Start of Items

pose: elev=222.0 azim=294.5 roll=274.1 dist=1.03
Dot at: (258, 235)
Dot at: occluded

End of Items
Start of Items

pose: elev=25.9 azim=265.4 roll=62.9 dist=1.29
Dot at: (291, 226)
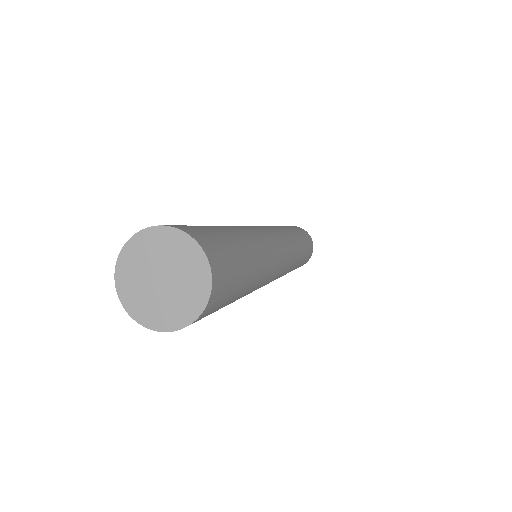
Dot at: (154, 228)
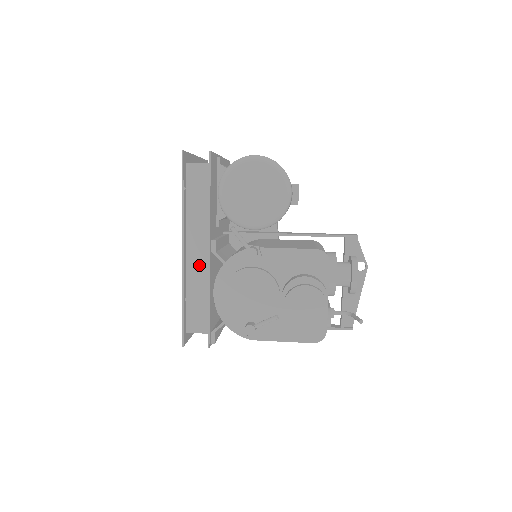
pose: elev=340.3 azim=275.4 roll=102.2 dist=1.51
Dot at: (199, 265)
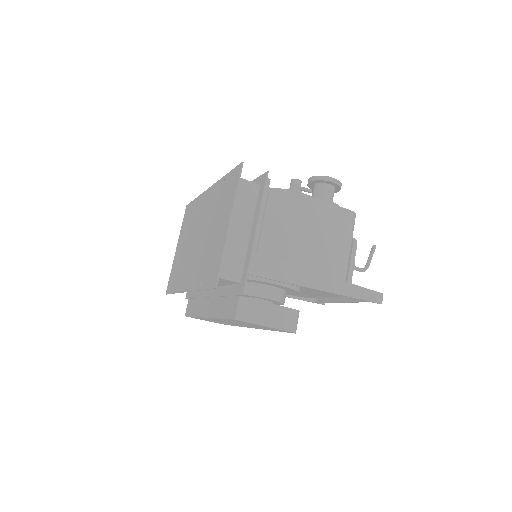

End of Items

* _Work instructions_:
Express the part of the items that opens with the line containing "pose: elev=222.0 azim=294.5" and closes with the line containing "Dot at: occluded", both included, as a JSON list of strings with one string per line and no blank lines.

* _Response for this exercise_:
[
  "pose: elev=222.0 azim=294.5 roll=274.1 dist=1.03",
  "Dot at: (258, 235)",
  "Dot at: occluded"
]